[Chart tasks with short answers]
Content starts
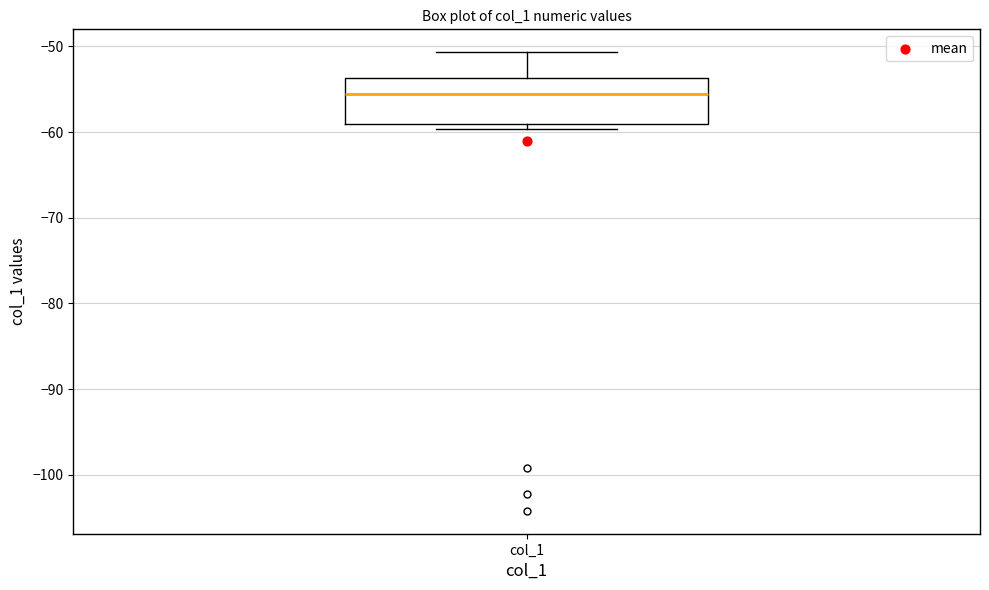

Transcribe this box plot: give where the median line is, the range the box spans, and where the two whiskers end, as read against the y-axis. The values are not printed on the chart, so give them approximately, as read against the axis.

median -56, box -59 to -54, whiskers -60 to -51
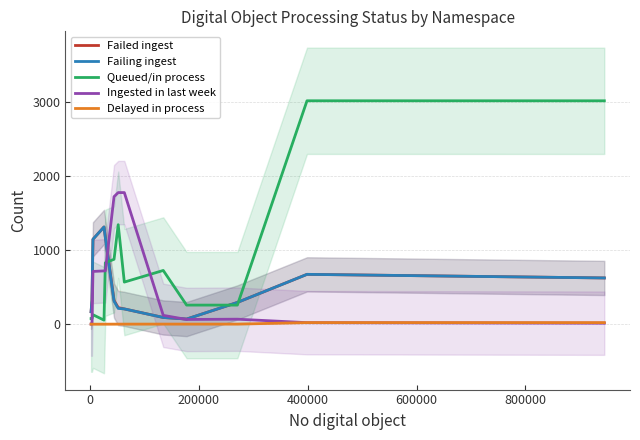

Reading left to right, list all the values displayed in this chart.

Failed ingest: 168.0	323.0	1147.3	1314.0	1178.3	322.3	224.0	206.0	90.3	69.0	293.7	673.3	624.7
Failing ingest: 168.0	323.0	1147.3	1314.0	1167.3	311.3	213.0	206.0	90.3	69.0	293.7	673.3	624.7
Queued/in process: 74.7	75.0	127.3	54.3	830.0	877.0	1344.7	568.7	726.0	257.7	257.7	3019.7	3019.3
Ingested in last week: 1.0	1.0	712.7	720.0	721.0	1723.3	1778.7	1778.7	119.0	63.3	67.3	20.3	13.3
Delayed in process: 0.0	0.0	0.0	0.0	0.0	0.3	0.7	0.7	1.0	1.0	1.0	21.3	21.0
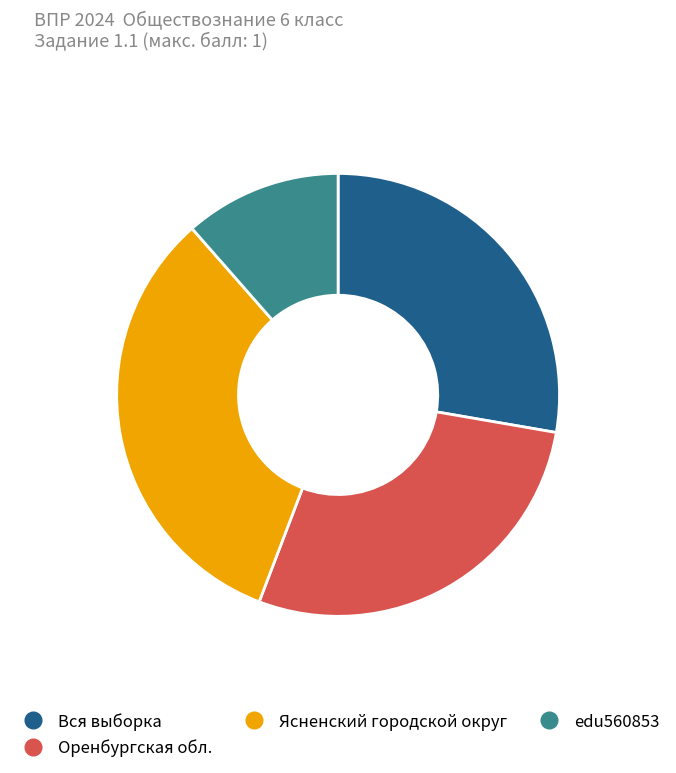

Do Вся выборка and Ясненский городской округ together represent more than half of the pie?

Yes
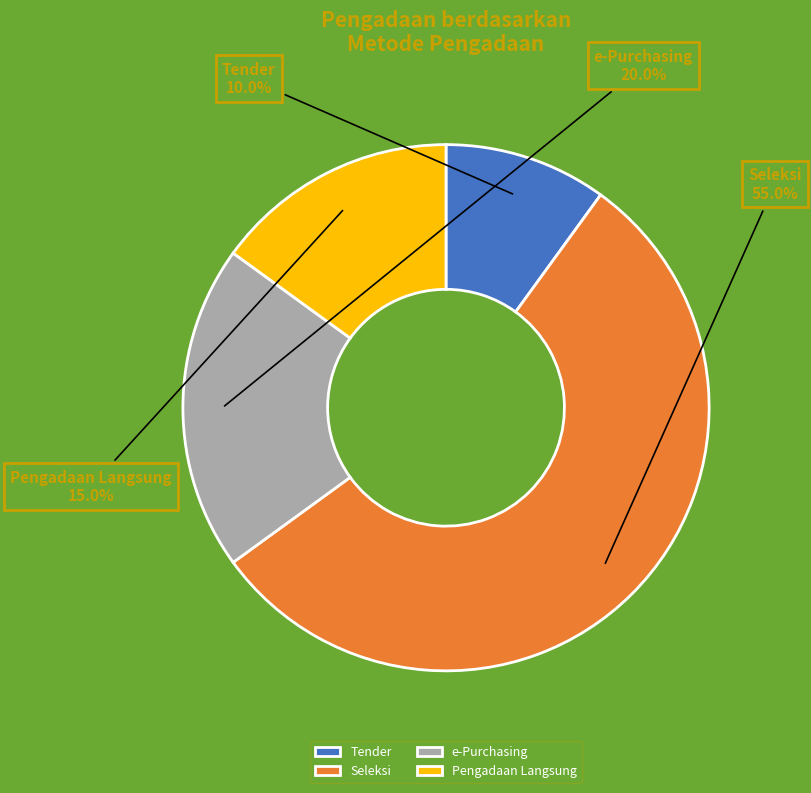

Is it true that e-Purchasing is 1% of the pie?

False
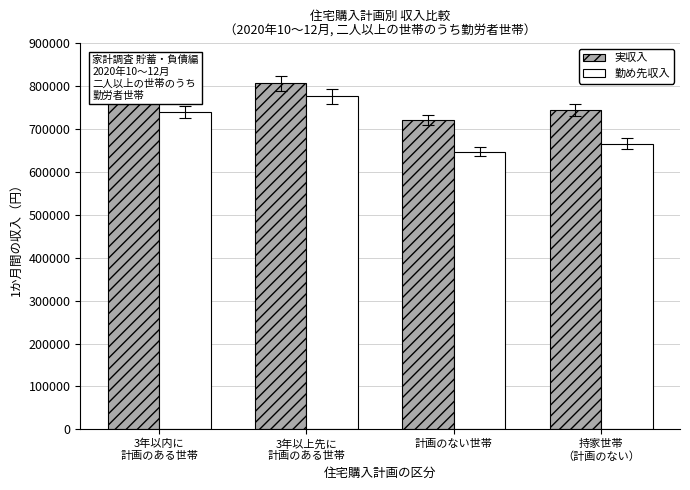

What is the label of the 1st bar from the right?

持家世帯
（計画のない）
Content ends
> _What you will do_
Copy every line of the material above word for word, leaving the pictures out of your answer.

> _Response area_
Transcribe this box plot: give where the median line is, the range the box spans, and where the two whiskers end, as read against the y-axis. The values are not printed on the chart, so give them approximately, as read against the axis.

median -56, box -59 to -54, whiskers -60 to -51

Reading left to right, list all the values displayed in this chart.

Failed ingest: 168.0	323.0	1147.3	1314.0	1178.3	322.3	224.0	206.0	90.3	69.0	293.7	673.3	624.7
Failing ingest: 168.0	323.0	1147.3	1314.0	1167.3	311.3	213.0	206.0	90.3	69.0	293.7	673.3	624.7
Queued/in process: 74.7	75.0	127.3	54.3	830.0	877.0	1344.7	568.7	726.0	257.7	257.7	3019.7	3019.3
Ingested in last week: 1.0	1.0	712.7	720.0	721.0	1723.3	1778.7	1778.7	119.0	63.3	67.3	20.3	13.3
Delayed in process: 0.0	0.0	0.0	0.0	0.0	0.3	0.7	0.7	1.0	1.0	1.0	21.3	21.0

Do Вся выборка and Ясненский городской округ together represent more than half of the pie?

Yes

Is it true that e-Purchasing is 1% of the pie?

False

What is the label of the 1st bar from the right?

持家世帯
（計画のない）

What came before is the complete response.